*What is being asked*:
In the records below, find the line with "được trang bị, hỗ"; retype that line and all the following lines through the end, exactly, and add nothing.

Stored data entries
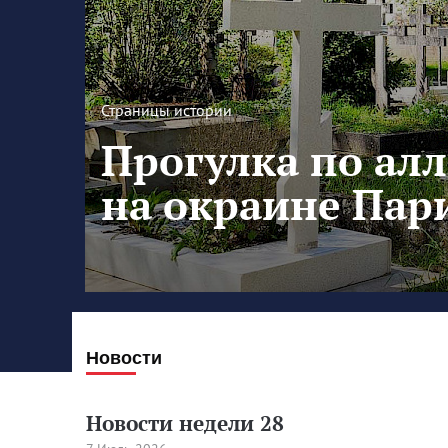
Страницы истории
Прогулка по ал
на окраине Пар
Новости
Новости недели 28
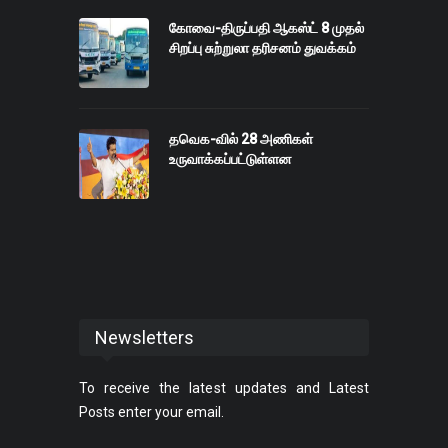
கோவை-திருப்பதி ஆகஸ்ட் 8 முதல்
சிறப்பு சுற்றுலா தரிசனம் துவக்கம்
தவெக-வில் 28 அணிகள்
உருவாக்கப்பட்டுள்ளன
Newsletters
To receive the latest updates and Latest
Posts enter your email.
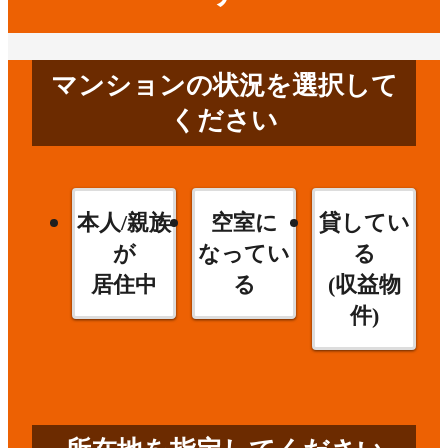
マンションの状況を選択して
ください
本人/親族
空室に
貸してい
が
なってい
る
居住中
る
(収益物
件)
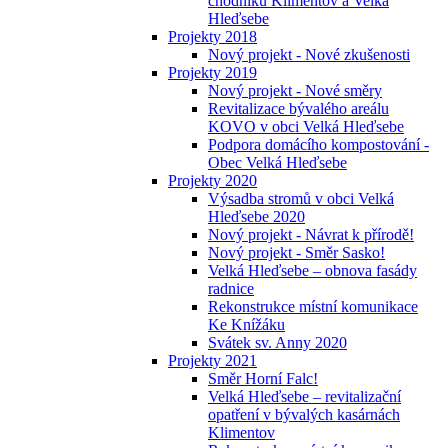
chodníků Klimentov a Velká
Hleďsebe
Projekty 2018
Nový projekt - Nové zkušenosti
Projekty 2019
Nový projekt - Nové směry
Revitalizace bývalého areálu
KOVO v obci Velká Hleďsebe
Podpora domácího kompostování -
Obec Velká Hleďsebe
Projekty 2020
Výsadba stromů v obci Velká
Hleďsebe 2020
Nový projekt - Návrat k přírodě!
Nový projekt - Směr Sasko!
Velká Hleďsebe – obnova fasády
radnice
Rekonstrukce místní komunikace
Ke Knížáku
Svátek sv. Anny 2020
Projekty 2021
Směr Horní Falc!
Velká Hleďsebe – revitalizační
opatření v bývalých kasárnách
Klimentov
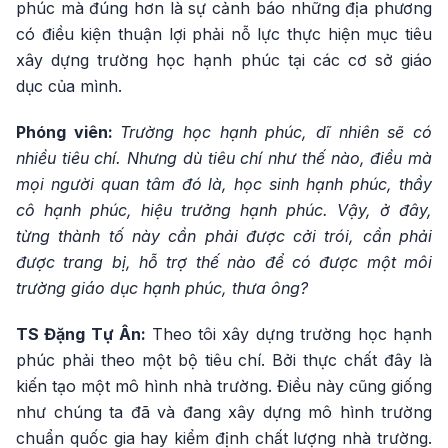
phúc mà đúng hơn là sự cảnh báo những địa phương
có điều kiện thuận lợi phải nỗ lực thực hiện mục tiêu
xây dựng trường học hạnh phúc tại các cơ sở giáo
dục của mình.
Phóng viên:
Trường học hạnh phúc, dĩ nhiên sẽ có
nhiều tiêu chí. Nhưng dù tiêu chí như thế nào, điều mà
mọi người quan tâm đó là, học sinh hạnh phúc, thầy
cô hạnh phúc, hiệu trưởng hạnh phúc. Vậy, ở đây,
từng thành tố này cần phải được cởi trói, cần phải
được trang bị, hỗ trợ thế nào để có được một môi
trường giáo dục hạnh phúc, thưa ông?
TS Đặng Tự Ân:
Theo tôi xây dựng trường học hạnh
phúc phải theo một bộ tiêu chí. Bởi thực chất đây là
kiến tạo một mô hình nhà trường. Điều này cũng giống
như chúng ta đã và đang xây dựng mô hình trường
chuẩn quốc gia hay kiểm định chất lượng nhà trường.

*Task response*:
được trang bị, hỗ trợ thế nào để có được một môi
trường giáo dục hạnh phúc, thưa ông?
TS Đặng Tự Ân:
Theo tôi xây dựng trường học hạnh
phúc phải theo một bộ tiêu chí. Bởi thực chất đây là
kiến tạo một mô hình nhà trường. Điều này cũng giống
như chúng ta đã và đang xây dựng mô hình trường
chuẩn quốc gia hay kiểm định chất lượng nhà trường.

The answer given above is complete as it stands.